Copy the material verbatim, starting at its first line and continuing through the line that contains "조카로서, 성희의 바람을 들어주기 위해 머리를 꽁꽁", with that line included.

##### Excerpted records #####

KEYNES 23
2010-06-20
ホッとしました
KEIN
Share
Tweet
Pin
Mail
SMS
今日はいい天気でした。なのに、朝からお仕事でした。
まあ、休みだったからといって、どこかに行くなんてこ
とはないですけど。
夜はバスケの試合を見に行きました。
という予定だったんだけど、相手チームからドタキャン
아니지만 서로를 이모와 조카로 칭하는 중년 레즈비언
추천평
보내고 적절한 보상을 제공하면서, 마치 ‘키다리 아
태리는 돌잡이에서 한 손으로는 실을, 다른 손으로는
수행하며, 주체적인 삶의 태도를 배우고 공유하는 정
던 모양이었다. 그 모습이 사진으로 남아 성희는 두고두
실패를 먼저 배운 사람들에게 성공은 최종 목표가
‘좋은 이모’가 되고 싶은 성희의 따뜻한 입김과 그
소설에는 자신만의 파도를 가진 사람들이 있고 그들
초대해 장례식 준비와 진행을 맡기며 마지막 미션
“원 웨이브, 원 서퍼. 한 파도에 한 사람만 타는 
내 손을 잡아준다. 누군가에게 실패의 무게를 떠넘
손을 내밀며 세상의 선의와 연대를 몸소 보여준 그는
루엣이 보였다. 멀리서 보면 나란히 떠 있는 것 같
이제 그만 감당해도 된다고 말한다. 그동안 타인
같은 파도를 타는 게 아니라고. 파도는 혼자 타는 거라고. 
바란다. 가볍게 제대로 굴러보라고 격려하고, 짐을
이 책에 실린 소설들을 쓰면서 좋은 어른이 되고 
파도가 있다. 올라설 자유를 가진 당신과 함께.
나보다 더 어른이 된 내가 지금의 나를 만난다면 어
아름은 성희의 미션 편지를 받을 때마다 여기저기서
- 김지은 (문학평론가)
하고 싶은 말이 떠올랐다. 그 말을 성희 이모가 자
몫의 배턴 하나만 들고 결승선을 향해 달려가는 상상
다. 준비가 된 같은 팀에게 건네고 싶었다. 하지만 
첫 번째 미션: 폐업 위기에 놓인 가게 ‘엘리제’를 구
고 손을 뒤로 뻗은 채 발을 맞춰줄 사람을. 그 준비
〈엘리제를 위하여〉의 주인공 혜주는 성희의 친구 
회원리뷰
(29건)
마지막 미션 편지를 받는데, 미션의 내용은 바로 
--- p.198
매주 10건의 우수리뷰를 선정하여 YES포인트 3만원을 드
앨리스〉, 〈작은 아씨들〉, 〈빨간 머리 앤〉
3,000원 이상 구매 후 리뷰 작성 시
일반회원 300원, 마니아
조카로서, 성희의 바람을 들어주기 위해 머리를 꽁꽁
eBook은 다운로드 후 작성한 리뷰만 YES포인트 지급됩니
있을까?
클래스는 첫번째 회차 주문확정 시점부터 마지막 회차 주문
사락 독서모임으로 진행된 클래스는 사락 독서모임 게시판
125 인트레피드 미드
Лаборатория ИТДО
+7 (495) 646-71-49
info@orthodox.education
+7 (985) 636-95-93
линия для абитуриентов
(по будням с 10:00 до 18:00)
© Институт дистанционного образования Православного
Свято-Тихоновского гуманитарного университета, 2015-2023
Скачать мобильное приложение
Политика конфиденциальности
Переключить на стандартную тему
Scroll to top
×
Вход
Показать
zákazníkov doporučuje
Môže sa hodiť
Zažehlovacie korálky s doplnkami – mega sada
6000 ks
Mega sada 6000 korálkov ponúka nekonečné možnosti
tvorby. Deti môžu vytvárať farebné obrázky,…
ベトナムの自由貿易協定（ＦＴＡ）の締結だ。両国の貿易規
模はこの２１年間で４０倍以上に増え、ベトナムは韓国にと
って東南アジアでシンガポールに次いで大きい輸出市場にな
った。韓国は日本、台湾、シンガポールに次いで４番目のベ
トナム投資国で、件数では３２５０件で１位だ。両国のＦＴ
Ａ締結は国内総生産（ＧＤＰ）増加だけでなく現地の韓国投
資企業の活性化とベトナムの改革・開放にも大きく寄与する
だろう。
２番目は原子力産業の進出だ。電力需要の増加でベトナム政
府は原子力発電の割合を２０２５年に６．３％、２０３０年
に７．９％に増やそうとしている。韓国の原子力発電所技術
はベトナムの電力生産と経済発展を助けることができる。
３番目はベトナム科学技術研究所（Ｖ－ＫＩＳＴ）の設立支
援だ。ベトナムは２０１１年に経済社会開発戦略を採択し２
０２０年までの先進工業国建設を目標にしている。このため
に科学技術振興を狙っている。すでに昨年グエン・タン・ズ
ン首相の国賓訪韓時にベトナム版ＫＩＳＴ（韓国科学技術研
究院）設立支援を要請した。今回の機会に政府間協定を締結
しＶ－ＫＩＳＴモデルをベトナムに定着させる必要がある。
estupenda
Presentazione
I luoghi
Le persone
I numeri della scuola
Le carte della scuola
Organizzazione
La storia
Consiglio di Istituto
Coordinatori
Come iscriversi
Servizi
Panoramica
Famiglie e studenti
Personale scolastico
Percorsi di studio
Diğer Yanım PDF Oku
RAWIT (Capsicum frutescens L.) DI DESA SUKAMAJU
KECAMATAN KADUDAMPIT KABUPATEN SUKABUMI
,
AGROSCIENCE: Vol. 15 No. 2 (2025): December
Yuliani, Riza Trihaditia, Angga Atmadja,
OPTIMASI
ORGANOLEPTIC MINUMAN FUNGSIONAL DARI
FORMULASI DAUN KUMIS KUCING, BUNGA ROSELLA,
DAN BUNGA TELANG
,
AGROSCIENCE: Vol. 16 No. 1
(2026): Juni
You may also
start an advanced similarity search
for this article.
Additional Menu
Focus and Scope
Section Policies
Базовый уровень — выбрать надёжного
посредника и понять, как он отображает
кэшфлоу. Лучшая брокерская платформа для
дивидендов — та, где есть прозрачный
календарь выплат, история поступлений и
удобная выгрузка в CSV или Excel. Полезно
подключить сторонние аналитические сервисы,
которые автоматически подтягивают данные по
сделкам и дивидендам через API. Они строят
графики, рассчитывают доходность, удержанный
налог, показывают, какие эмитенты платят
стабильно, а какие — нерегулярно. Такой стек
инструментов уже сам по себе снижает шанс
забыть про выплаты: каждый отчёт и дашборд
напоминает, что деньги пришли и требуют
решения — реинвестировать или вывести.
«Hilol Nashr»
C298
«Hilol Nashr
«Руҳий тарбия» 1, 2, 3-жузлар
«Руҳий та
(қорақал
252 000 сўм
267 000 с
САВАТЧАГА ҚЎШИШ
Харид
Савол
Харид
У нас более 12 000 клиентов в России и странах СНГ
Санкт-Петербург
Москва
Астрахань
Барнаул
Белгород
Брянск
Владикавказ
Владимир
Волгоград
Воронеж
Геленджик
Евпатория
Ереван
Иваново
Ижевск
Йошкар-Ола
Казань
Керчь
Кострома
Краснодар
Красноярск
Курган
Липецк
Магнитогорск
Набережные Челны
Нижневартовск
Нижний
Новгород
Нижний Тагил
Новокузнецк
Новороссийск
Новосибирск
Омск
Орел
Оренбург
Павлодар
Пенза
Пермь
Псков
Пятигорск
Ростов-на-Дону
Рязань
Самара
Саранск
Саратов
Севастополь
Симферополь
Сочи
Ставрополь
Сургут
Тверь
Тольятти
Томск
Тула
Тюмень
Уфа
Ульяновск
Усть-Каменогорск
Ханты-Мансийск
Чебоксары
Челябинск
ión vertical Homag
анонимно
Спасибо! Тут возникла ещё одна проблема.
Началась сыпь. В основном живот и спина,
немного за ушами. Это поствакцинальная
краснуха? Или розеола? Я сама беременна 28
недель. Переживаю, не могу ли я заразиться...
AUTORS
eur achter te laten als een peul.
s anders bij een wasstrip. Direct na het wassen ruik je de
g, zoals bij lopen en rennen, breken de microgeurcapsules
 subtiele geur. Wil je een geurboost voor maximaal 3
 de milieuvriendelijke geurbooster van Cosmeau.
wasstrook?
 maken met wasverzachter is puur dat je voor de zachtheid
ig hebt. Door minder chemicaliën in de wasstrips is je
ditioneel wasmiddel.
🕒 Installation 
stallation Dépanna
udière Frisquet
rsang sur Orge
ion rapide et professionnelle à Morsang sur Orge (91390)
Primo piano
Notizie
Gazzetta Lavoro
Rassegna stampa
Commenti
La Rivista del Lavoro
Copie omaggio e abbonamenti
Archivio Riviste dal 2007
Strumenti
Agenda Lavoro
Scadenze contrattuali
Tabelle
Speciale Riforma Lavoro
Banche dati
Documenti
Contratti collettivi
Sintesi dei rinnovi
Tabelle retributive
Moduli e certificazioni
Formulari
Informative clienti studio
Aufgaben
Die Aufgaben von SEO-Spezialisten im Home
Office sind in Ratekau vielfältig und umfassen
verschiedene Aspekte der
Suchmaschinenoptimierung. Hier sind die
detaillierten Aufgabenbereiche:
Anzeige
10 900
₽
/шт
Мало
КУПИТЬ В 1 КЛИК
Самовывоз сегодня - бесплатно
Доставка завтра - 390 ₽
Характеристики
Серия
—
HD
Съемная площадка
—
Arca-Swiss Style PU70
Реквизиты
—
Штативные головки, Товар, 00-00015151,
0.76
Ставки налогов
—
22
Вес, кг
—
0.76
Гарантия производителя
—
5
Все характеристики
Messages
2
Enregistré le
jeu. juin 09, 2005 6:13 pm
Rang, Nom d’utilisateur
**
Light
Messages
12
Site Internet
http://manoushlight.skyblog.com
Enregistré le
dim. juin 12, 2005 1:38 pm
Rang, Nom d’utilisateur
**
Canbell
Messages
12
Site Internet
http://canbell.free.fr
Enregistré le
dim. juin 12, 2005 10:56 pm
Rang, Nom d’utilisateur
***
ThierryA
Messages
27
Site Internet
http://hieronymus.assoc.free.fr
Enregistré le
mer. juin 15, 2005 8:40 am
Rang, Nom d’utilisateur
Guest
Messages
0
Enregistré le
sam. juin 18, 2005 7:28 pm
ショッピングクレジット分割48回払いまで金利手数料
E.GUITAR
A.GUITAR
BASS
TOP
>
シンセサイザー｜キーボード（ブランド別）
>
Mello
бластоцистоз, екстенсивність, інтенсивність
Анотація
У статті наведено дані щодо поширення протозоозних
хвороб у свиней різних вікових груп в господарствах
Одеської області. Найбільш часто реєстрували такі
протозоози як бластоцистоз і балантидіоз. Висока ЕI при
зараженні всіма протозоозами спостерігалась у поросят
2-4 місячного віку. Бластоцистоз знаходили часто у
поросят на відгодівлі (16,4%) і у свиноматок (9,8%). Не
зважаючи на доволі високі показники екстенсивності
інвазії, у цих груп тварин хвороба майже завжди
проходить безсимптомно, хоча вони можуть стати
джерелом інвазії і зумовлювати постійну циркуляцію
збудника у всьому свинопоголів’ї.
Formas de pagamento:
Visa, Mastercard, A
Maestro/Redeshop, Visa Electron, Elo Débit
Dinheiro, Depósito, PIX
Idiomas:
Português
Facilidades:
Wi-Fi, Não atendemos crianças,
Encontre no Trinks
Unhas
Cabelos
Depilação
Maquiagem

#####

→ Written response:
KEYNES 23
2010-06-20
ホッとしました
KEIN
Share
Tweet
Pin
Mail
SMS
今日はいい天気でした。なのに、朝からお仕事でした。
まあ、休みだったからといって、どこかに行くなんてこ
とはないですけど。
夜はバスケの試合を見に行きました。
という予定だったんだけど、相手チームからドタキャン
아니지만 서로를 이모와 조카로 칭하는 중년 레즈비언
추천평
보내고 적절한 보상을 제공하면서, 마치 ‘키다리 아
태리는 돌잡이에서 한 손으로는 실을, 다른 손으로는
수행하며, 주체적인 삶의 태도를 배우고 공유하는 정
던 모양이었다. 그 모습이 사진으로 남아 성희는 두고두
실패를 먼저 배운 사람들에게 성공은 최종 목표가
‘좋은 이모’가 되고 싶은 성희의 따뜻한 입김과 그
소설에는 자신만의 파도를 가진 사람들이 있고 그들
초대해 장례식 준비와 진행을 맡기며 마지막 미션
“원 웨이브, 원 서퍼. 한 파도에 한 사람만 타는 
내 손을 잡아준다. 누군가에게 실패의 무게를 떠넘
손을 내밀며 세상의 선의와 연대를 몸소 보여준 그는
루엣이 보였다. 멀리서 보면 나란히 떠 있는 것 같
이제 그만 감당해도 된다고 말한다. 그동안 타인
같은 파도를 타는 게 아니라고. 파도는 혼자 타는 거라고. 
바란다. 가볍게 제대로 굴러보라고 격려하고, 짐을
이 책에 실린 소설들을 쓰면서 좋은 어른이 되고 
파도가 있다. 올라설 자유를 가진 당신과 함께.
나보다 더 어른이 된 내가 지금의 나를 만난다면 어
아름은 성희의 미션 편지를 받을 때마다 여기저기서
- 김지은 (문학평론가)
하고 싶은 말이 떠올랐다. 그 말을 성희 이모가 자
몫의 배턴 하나만 들고 결승선을 향해 달려가는 상상
다. 준비가 된 같은 팀에게 건네고 싶었다. 하지만 
첫 번째 미션: 폐업 위기에 놓인 가게 ‘엘리제’를 구
고 손을 뒤로 뻗은 채 발을 맞춰줄 사람을. 그 준비
〈엘리제를 위하여〉의 주인공 혜주는 성희의 친구 
회원리뷰
(29건)
마지막 미션 편지를 받는데, 미션의 내용은 바로 
--- p.198
매주 10건의 우수리뷰를 선정하여 YES포인트 3만원을 드
앨리스〉, 〈작은 아씨들〉, 〈빨간 머리 앤〉
3,000원 이상 구매 후 리뷰 작성 시
일반회원 300원, 마니아
조카로서, 성희의 바람을 들어주기 위해 머리를 꽁꽁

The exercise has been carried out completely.